- Born: Earl Albert Freeman March 11, 1931 Oakland, California, US
- Died: July 25, 1994 (aged 63)
- Genres: Jazz, free jazz, avant-garde jazz
- Occupation: Musician
- Instrument(s): Double bass, electric bass, harp, flute, percussion, piano

= Earl Freeman =

US jazz double bassist

Earl Freeman (March 11, 1931 – July 25, 1994) was an American free jazz multi-instrumentalist, composer, poet, and artist best known for his work during the 1960s and 70s with Gong, Noah Howard, Sunny Murray, Archie Shepp, and Clifford Thornton.

==Biography==
Freeman was born in Oakland, California, and began playing double bass in junior high school. While a teenager, he was drafted into the US Army, and served in the Korean War, where he lost a lung after being stabbed with a bayonet.

n 1968, Freeman moved to Paris, where he joined the community of musicians and artists who lived there. During his time in France, he became known as an eccentric figure who appeared in public dressed in an aviator helmet and glasses, earning the nickname "Goggles." He performed and recorded with Archie Shepp, Sunny Murray, Clifford Thornton, Arthur Jones, and the band Gong, and also went to Algeria with Shepp, Cal Massey, Don Byas, and Steve McCall to make a film.

During the early 1970s, he moved to New York City, where he became part of the emerging loft jazz scene, joining a collective improvisation group known as The Music Ensemble, which included musicians such as Billy Bang, Daniel Carter, Dewey Johnson, Noah Howard, and William Parker. In 1975, he assembled a large ensemble called the Universal Jazz Symphonette, and recorded an original work titled Sound Craft '75: Fantasy for Orchestra, which featured some of the earliest appearances on record of William Parker and Raphe Malik.

The 1980s saw Freeman moving back to California, where he recorded with Sonny Simmons, then returning to New York City, where he formed the Freestyle Band, a trio with clarinetist Henry P. Warner and hand drummer Philip Spigner. The group's sole, self-titled album was released by Adeyeme Productions in 1984, and was reissued in expanded form by NoBusiness Records in 2012. During the remainder of the 1980s until his death, he spent time in both New York City and San Francisco, often living a transient life and staying with friends.

Throughout his life, Freeman was also active as a poet and visual artist, publishing his work in small, short-run editions, and giving copies to friends. In 2021, Wry Press and 50 Miles of Elbow Room published a collection of Freeman's poetry and drawings. Writers Pierre Crépon and David Grundy described the book as "a fascinating contribution to our sense of the multi-disciplinary undercurrents of the jazz avant garde."

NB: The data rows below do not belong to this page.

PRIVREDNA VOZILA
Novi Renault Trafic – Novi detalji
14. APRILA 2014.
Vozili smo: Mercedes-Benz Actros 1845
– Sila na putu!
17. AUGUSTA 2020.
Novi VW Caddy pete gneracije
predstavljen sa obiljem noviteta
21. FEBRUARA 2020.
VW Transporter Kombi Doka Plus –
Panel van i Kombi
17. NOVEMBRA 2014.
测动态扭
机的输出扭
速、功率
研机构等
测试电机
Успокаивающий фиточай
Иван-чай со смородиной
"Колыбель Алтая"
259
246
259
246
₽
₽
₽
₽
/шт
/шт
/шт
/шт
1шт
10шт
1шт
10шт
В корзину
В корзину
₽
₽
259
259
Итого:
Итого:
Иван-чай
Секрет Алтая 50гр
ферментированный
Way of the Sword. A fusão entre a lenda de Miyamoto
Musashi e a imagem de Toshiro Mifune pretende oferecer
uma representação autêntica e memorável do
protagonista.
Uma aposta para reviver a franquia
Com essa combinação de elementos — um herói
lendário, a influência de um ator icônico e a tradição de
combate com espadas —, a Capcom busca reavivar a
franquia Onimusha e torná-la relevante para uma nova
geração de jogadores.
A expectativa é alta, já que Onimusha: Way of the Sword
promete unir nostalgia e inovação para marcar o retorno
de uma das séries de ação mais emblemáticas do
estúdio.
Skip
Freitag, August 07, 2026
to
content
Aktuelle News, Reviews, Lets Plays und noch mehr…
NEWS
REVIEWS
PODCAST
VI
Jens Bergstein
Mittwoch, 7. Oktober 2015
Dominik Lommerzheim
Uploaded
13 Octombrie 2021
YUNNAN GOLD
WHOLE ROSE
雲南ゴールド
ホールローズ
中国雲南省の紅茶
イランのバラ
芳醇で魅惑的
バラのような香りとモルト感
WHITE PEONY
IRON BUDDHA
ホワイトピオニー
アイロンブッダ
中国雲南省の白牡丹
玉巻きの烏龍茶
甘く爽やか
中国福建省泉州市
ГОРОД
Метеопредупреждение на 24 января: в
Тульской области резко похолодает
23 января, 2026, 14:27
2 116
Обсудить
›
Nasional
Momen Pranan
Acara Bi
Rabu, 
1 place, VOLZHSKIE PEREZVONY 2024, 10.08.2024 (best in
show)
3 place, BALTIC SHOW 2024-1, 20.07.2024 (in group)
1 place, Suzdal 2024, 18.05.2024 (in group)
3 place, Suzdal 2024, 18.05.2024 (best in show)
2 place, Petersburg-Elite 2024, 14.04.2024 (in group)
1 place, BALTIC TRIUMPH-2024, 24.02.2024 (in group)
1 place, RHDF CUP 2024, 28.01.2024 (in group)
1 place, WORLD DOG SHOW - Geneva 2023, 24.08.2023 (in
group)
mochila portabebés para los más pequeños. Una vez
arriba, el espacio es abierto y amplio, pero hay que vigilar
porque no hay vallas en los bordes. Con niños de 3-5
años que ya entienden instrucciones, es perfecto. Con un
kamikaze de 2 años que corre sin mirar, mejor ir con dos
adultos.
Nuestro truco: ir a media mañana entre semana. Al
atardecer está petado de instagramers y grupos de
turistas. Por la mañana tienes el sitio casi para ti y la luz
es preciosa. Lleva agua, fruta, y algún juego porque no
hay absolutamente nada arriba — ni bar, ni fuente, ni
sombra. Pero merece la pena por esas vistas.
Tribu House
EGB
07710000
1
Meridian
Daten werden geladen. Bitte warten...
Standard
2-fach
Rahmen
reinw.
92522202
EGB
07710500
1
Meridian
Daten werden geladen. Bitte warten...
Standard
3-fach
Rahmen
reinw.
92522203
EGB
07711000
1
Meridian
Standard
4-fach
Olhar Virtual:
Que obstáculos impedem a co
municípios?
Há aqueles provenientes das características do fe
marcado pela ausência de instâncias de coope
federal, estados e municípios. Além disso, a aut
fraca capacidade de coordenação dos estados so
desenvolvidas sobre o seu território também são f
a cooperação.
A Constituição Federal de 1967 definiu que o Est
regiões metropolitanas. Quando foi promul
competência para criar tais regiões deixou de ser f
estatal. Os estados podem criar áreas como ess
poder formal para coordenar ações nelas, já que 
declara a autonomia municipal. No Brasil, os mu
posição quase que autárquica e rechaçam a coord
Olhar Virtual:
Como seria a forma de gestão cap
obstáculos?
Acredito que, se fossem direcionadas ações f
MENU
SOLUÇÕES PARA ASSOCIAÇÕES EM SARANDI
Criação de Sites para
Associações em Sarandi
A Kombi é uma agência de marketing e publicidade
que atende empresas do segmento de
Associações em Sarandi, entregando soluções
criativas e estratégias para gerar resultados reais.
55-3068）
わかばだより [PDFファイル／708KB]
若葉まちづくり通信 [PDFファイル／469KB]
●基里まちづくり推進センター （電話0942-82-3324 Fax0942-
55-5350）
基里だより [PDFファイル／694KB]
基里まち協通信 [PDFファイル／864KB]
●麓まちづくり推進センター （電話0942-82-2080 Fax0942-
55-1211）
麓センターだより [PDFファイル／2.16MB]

Freeman died in 1994, and is buried in the Riverside National Cemetery in Riverside, California.

==Legacy==
Double bassist William Parker recalled that Freeman "was always there, musically, when you needed him," and reflected: "He was almost like a poet on the bass, like a painter, someone that would make a snapshot of the fire to cool it down in a way and bring out the elements of beauty in the fire." Parker's 1996 album Compassion Seizes Bed-Stuy features a composition titled "Goggles," dedicated to Freeman. Drummer Roger Baird stated: "It was always such a pleasure to play with Earl because he was so tuned in to the cosmos. He always had that thread going and there was never any hesitation to his approach."

==Discography==

===As leader===
- The Universal Jazz Symphonette: Sound Craft '75 Fantasy For Orchestra (Anima, 1975)

===As co-leader===
- The Freestyle Band (Adeyeme, 1984; NoBusiness, 2012)

===As sideman===
With Claude Delcloo and Arthur Jones
- Africanasia (BYG, 1969)

With Friendship Next of Kin Featuring Selwyn Lissack
- Facets Of The Univers (Goody, 1971)

With Gong
- Magick Brother (BYG, 1969 [1970])

With Noah Howard
- Patterns (Altsax, 1973)
- Live at the Village Vanguard (Freedom, 1975)

With Sunny Murray
- Homage to Africa (BYG, 1969 [1970])

With Mike Osborne
- Shapes (Future Music Distribution, 1972 [1995])

With Archie Shepp
- Yasmina, a Black Woman (BYG, 1969)
- Black Gipsy (America, 1969)
- Archie Shepp & Philly Joe Jones (America, 1969 [1970])
- Pitchin Can (America, 1969 [1970]) (one track)

With Sonny Simmons
- Global Jungle (Deal With It, 1982 [1990])

With Kenneth Terroade
- Love Rejoice (BYG, 1969)

With Clifford Thornton
- Ketchaoua (BYG, 1969)

With François Tusques
- Alors Nosferatu Combina Un Plan Ingénieux (Cacophonic, 1969 [2019])

== Writings and artwork ==
- Freeman, Earl (2021). Poems & Drawings Wry Press and 50 Miles of Elbow Room.